Regulators eye SABMiller buyout deal

Home Business Regulators eye SABMiller buyout deal

Windhoek

The announcement of the blockbuster buyout of the world’s second largest brewer, SABMiller, by Anheuser-Busch InBev has regulators and the beer industry scrutinising the possible ripple effects of the merger.

The South Africa’s National Treasury was the first to go on record that it could “in the extreme” try and block the US$109 billion takeover of SABMiller, but would first wait to assess the possible effects of the takeover.

“We subject those applications to subjective criteria – the likely impact on capital account, the impact on the tax base and the possible complications,” the treasury’s director general Lungisa Fuzile told Reuters.

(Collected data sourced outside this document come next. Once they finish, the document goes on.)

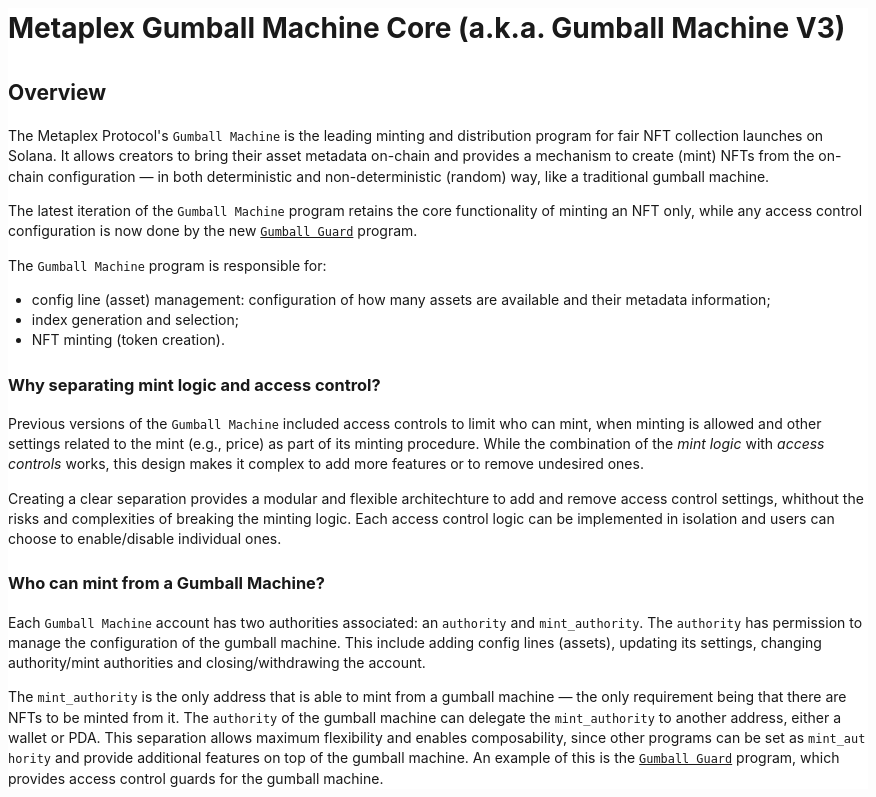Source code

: # Metaplex Gumball Machine Core (a.k.a. Gumball Machine V3)

## Overview

The Metaplex Protocol's `Gumball Machine` is the leading minting and distribution program for fair NFT
collection launches on Solana. It allows creators to bring their asset metadata on-chain and
provides a mechanism to create (mint) NFTs from the on-chain configuration &mdash; in both
deterministic and non-deterministic (random) way, like a traditional gumball machine.

The latest iteration of the `Gumball Machine` program retains the core functionality of minting an NFT
only, while any access control configuration is now done by the new
[`Gumball Guard`](https://github.com/metaplex-foundation/mpl-gumball-guard) program.

The `Gumball Machine` program is responsible for:

- config line (asset) management: configuration of how many assets are available and their metadata
  information;
- index generation and selection;
- NFT minting (token creation).

### Why separating mint logic and access control?

Previous versions of the `Gumball Machine` included access controls to limit who can mint, when
minting is allowed and other settings related to the mint (e.g., price) as part of its minting
procedure. While the combination of the _mint logic_ with _access controls_ works, this design makes
it complex to add more features or to remove undesired ones.

Creating a clear separation provides a modular and flexible architechture to add and remove access
control settings, whithout the risks and complexities of breaking the minting logic. Each access
control logic can be implemented in isolation and users can choose to enable/disable individual
ones.

### Who can mint from a Gumball Machine?

Each `Gumball Machine` account has two authorities associated: an `authority` and `mint_authority`.
The `authority` has permission to manage the configuration of the gumball machine. This include adding
config lines (assets), updating its settings, changing authority/mint authorities and
closing/withdrawing the account.

The `mint_authority` is the only address that is able to mint from a gumball machine &mdash; the only
requirement being that there are NFTs to be minted from it. The `authority` of the gumball machine can
delegate the `mint_authority` to another address, either a wallet or PDA. This separation allows
maximum flexibility and enables composability, since other programs can be set as `mint_authority`
and provide additional features on top of the gumball machine. An example of this is the
[`Gumball Guard`](https://github.com/metaplex-foundation/mpl-gumball-guard) program, which provides
access control guards for the gumball machine.
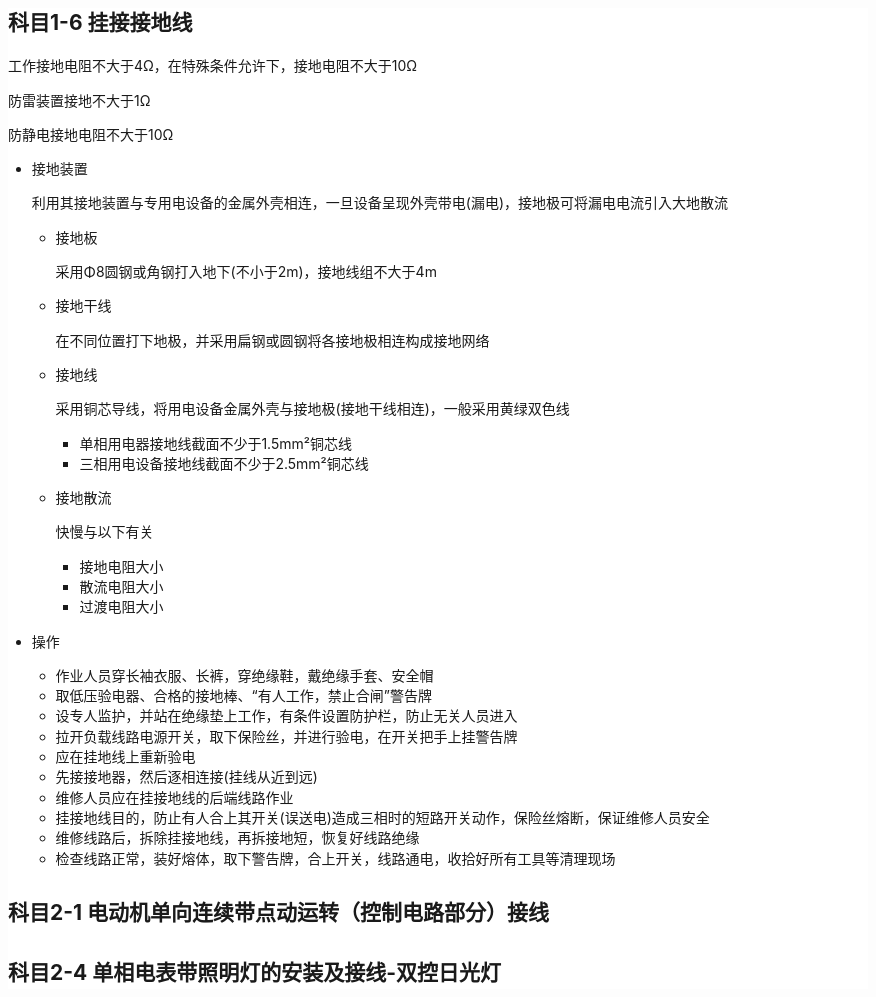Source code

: 

## 科目1-6 挂接接地线

工作接地电阻不大于4Ω，在特殊条件允许下，接地电阻不大于10Ω

防雷装置接地不大于1Ω

防静电接地电阻不大于10Ω

- 接地装置

  利用其接地装置与专用电设备的金属外壳相连，一旦设备呈现外壳带电(漏电)，接地极可将漏电电流引入大地散流

  - 接地板

    采用Φ8圆钢或角钢打入地下(不小于2m)，接地线组不大于4m

  - 接地干线

    在不同位置打下地极，并采用扁钢或圆钢将各接地极相连构成接地网络

  - 接地线

    采用铜芯导线，将用电设备金属外壳与接地极(接地干线相连)，一般采用黄绿双色线

    - 单相用电器接地线截面不少于1.5mm²铜芯线
    - 三相用电设备接地线截面不少于2.5mm²铜芯线

  - 接地散流

    快慢与以下有关

    - 接地电阻大小
    - 散流电阻大小
    - 过渡电阻大小

- 操作

  - 作业人员穿长袖衣服、长裤，穿绝缘鞋，戴绝缘手套、安全帽
  - 取低压验电器、合格的接地棒、“有人工作，禁止合闸”警告牌
  - 设专人监护，并站在绝缘垫上工作，有条件设置防护栏，防止无关人员进入
  - 拉开负载线路电源开关，取下保险丝，并进行验电，在开关把手上挂警告牌
  - 应在挂地线上重新验电
  - 先接接地器，然后逐相连接(挂线从近到远)
  - 维修人员应在挂接地线的后端线路作业
  - 挂接地线目的，防止有人合上其开关(误送电)造成三相时的短路开关动作，保险丝熔断，保证维修人员安全
  - 维修线路后，拆除挂接地线，再拆接地短，恢复好线路绝缘
  - 检查线路正常，装好熔体，取下警告牌，合上开关，线路通电，收拾好所有工具等清理现场

## 科目2-1 电动机单向连续带点动运转（控制电路部分）接线



## 科目2-4 单相电表带照明灯的安装及接线-双控日光灯


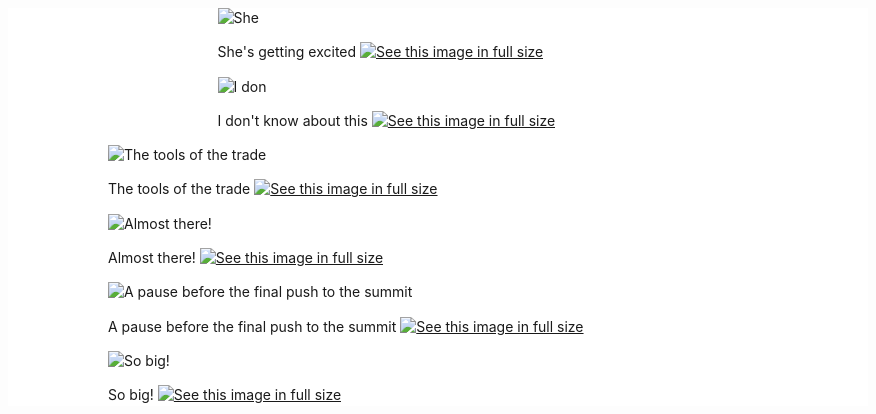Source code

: <div class='wp-caption aligncenter' style='width: 441px; margin-left: auto; margin-right: auto;'>
<img width='431px' height='650px' alt='She's getting excited ' title='She's getting excited ' src='http://media.antzucaro.com/uploads/2011/03/LMZ0312/LMZ0312_007_m.jpg'>
<p class='wp-caption-text'>She's getting excited  <a href='http://media.antzucaro.com/uploads/2011/03/LMZ0312/LMZ0312_007_l.jpg'><img alt='See this image in full size' src='http://media.antzucaro.com/static/fs_img.jpg' /></a></p>
</div>

<div class='wp-caption aligncenter' style='width: 441px; margin-left: auto; margin-right: auto;'>
<img width='431px' height='650px' alt='I don't know about this' title='I don't know about this' src='http://media.antzucaro.com/uploads/2011/03/LMZ0312/LMZ0312_008_m.jpg'>
<p class='wp-caption-text'>I don't know about this <a href='http://media.antzucaro.com/uploads/2011/03/LMZ0312/LMZ0312_008_l.jpg'><img alt='See this image in full size' src='http://media.antzucaro.com/static/fs_img.jpg' /></a></p>
</div>

<div class='wp-caption aligncenter' style='width: 660px; margin-left: auto; margin-right: auto;'>
<img width='650px' height='431px' alt='The tools of the trade' title='The tools of the trade' src='http://media.antzucaro.com/uploads/2011/03/LMZ0312/LMZ0312_009_m.jpg'>
<p class='wp-caption-text'>The tools of the trade <a href='http://media.antzucaro.com/uploads/2011/03/LMZ0312/LMZ0312_009_l.jpg'><img alt='See this image in full size' src='http://media.antzucaro.com/static/fs_img.jpg' /></a></p>
</div>

<div class='wp-caption aligncenter' style='width: 660px; margin-left: auto; margin-right: auto;'>
<img width='650px' height='431px' alt='Almost there!' title='Almost there!' src='http://media.antzucaro.com/uploads/2011/03/LMZ0312/LMZ0312_010_m.jpg'>
<p class='wp-caption-text'>Almost there! <a href='http://media.antzucaro.com/uploads/2011/03/LMZ0312/LMZ0312_010_l.jpg'><img alt='See this image in full size' src='http://media.antzucaro.com/static/fs_img.jpg' /></a></p>
</div>

<div class='wp-caption aligncenter' style='width: 660px; margin-left: auto; margin-right: auto;'>
<img width='650px' height='431px' alt='A pause before the final push to the summit' title='A pause before the final push to the summit' src='http://media.antzucaro.com/uploads/2011/03/LMZ0312/LMZ0312_011_m.jpg'>
<p class='wp-caption-text'>A pause before the final push to the summit <a href='http://media.antzucaro.com/uploads/2011/03/LMZ0312/LMZ0312_011_l.jpg'><img alt='See this image in full size' src='http://media.antzucaro.com/static/fs_img.jpg' /></a></p>
</div>

<div class='wp-caption aligncenter' style='width: 660px; margin-left: auto; margin-right: auto;'>
<img width='650px' height='431px' alt='So big!' title='So big!' src='http://media.antzucaro.com/uploads/2011/03/LMZ0312/LMZ0312_012_m.jpg'>
<p class='wp-caption-text'>So big! <a href='http://media.antzucaro.com/uploads/2011/03/LMZ0312/LMZ0312_012_l.jpg'><img alt='See this image in full size' src='http://media.antzucaro.com/static/fs_img.jpg' /></a></p>
</div>
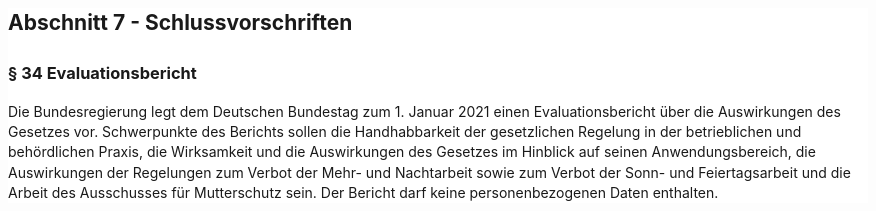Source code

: 
## Abschnitt 7 - Schlussvorschriften


### § 34 Evaluationsbericht

Die Bundesregierung legt dem Deutschen Bundestag zum 1. Januar 2021
einen Evaluationsbericht über die Auswirkungen des Gesetzes vor.
Schwerpunkte des Berichts sollen die Handhabbarkeit der gesetzlichen
Regelung in der betrieblichen und behördlichen Praxis, die Wirksamkeit
und die Auswirkungen des Gesetzes im Hinblick auf seinen
Anwendungsbereich, die Auswirkungen der Regelungen zum Verbot der
Mehr- und Nachtarbeit sowie zum Verbot der Sonn- und Feiertagsarbeit
und die Arbeit des Ausschusses für Mutterschutz sein. Der Bericht darf
keine personenbezogenen Daten enthalten.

It is not yet clear how the merger would impact Namibia, a market in which SABMiller has for long been kept at bay by Namibia Breweries Limited through joint-ventures of its own, as was the case with Heineken recently.

SABMiller has just opened its first ever brewery at Okahandja, 65 km north of Windhoek, in partnership with local black empowerment groups. Previously, SABMiller’s local distribution plant could not even issue returnable beer bottles in the Namibian market.

SABMiller yesterday said “the boards of AB InBev and SABMiller announced that they reached agreement in principle on the key terms of a possible recommended offer.”

Under the terms of the possible offer, SABMiller shareholders would be entitled to receive GBP 44.00 per share in cash, with a partial share alternative available for approximately 41 percent of the SABMiller shares,” the company said.

SABMiller is listed in London with a second listing on the Johannesburg bourse. It became SABMiller after the original South African Breweries (SAB) went on a more than decade-long shopping spree, first in South Africa, before it turned onto the small breweries in the neighbouring countries, from the Portuguese relics of Cervejas de Mocambique with its Impala beer and Brewery N’Gola in Lubango, Angola, buying the N’Gola beer. From there SAB turned to the world, from China, Hungary to Mexico and USA, where it became SABMiller after buying the Miller brand.

If the recent acquisition goes through it would create a humongous world brewer, brewing almost a third of the world’s beer and would rank in the top five mergers in corporate history. Including debt, the cost of buying SABMiller is around US$117 billion, making it the world’s third biggest takeover after two mega mergers across the telecoms sector.

The company that struck the deal with SABMIller is Belgian-Brazilian group AB InBev, the maker of Budweiser and Stella Artois lagers. SABMiller added that its board “would be prepared unanimously to recommend the all-cash offer of £44.00 per SABMiller share” to its shareholders.

While most companies’ share prices were in the red Tuesday following weak Chinese data, SABMiller soared 8.56 percent to £39.31 and Budweiser maker AB InBev won 2.0 percent to 100.40 euros. SABMiller, which also makes beers Peroni and Pilsner Urquell, claimed the previous bids had undervalued the company.

The brewing sector is looking at consolidation faced with the increased popularity of so-called craft beers that are brewed by smaller independent firms.

AB InBev recently reported a sharp fall in second quarter profits owing to weak economic conditions in several markets. In order to firm up its business, SABMiller earlier this year bought London-based craft beer company Meantime for an undisclosed sum, as big players in a saturated beer market eye opportunities in the fast-growing segment.

Elsewhere, Dutch beer giant Heineken has bought half of US-based beer maker Lagunitas, hoping to cash in on the rocketing global popularity of craft beers.